The Directions And The Convergence

What if the illusion I have about life finally runs out of light? Am I ready to face myself in that situation? I guess not. I am too tired with myself. Principles, fightbacks, memories, nothing has been worth this phase. I do not want to change! All the reasons and beliefs have fallen apart. I don't expect anyone to understand me, even though I'd want someone to. Why is it that words just refuse to come out?
So many people have so much to fight for, to live. My sole reason is non-existent now.
There are too many judges in this world, too many sentries. I miss the gardeners, can't see them anywhere near my flowers. They need to be tended. I feel powerless, if only someone would lend me a little understanding!
I am happy, no doubt to have seen this beautiful world.
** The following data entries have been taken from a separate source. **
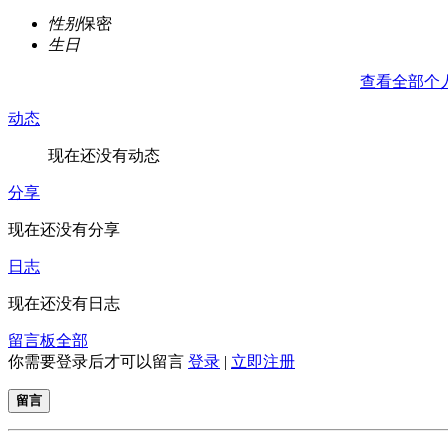
性别
保密
生日
查看全部个
动态
现在还没有动态
分享
现在还没有分享
日志
现在还没有日志
留言板
全部
你需要登录后才可以留言
登录
|
立即注册
留言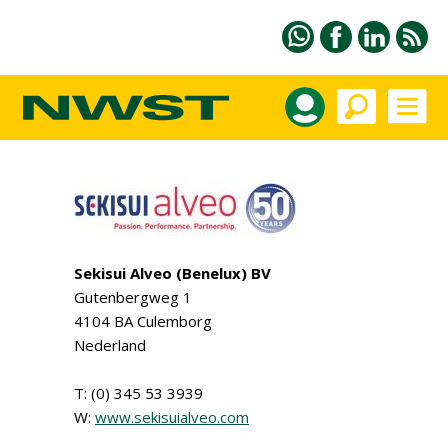
Sekisui Alveo (Benelux) BV
Gutenbergweg 1
4104 BA Culemborg
Nederland
T: (0) 345 53 3939
W:
www.sekisuialveo.com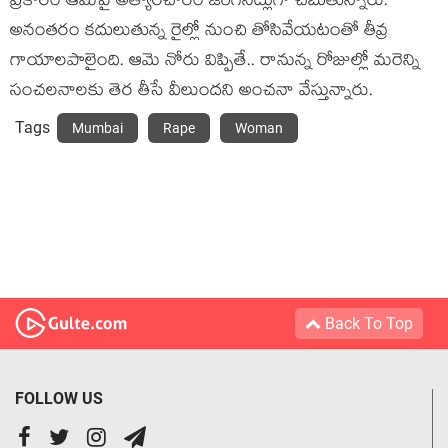
ప్రకారం ఆమెపై అత్యారచారం జరిగినట్లుగా చెబుతున్నారు.
అనంతరం కదులుతున్న రైల్లో నుంచి తోసివేయటంతో తీవ్ర
గాయాలపాలైంది. ఆమె నోరు విప్పితే.. రానున్న రోజుల్లో మరెన్ని
సంచలనాలకు తెర తీసే వీలుందని అంచనా వేస్తున్నారు.
Tags
Mumbai
Rape
Woman
Back To Top
FOLLOW US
My parents are my inspirations, my hope for peace.
There is a mild sound of silence. Is this how I was supposed to feel it? It is not pleasing, not comforting either. But it provides me with an inner eye. I don't have to self-justify, thankfully. May be this is where the principles help- where things in our control are concerned.
I don't know if I will ever marry, start a new family so that these bricks can serve as foundations. The living world I see around me doesn't enthrall me, rather it pains to be a part of it. People like me are a necessity if this race is to exist. But these words of wisdom were born to die inside the creator only. The shadows, I see! May be this is what a mother goes through when her child stops inhaling inside her womb. All that is for me to do is spread what I think is right.
I have a strange lifeline. I don't know how it used to be in my childhood. I had this habit of biting my skin as a child. So when I look at it now, I find it divided into two halves just above the base of the thumb. I wonder if it is His way of letting me find myself. 'Guess I'm lucky. :)
But it is a deep line nevertheless. Well, it suits the predictions then. My life will be controlled by the one and only Me. The funny part is this that I don't care about the directions which lie ahead. All I know is that I was born to do something different, different from what the masses do and I have a strong g.u.t. feeling that it is not about academics. Probably it is me, who is destined to search for the roots.

Family, birth, forefathers, questions, answers.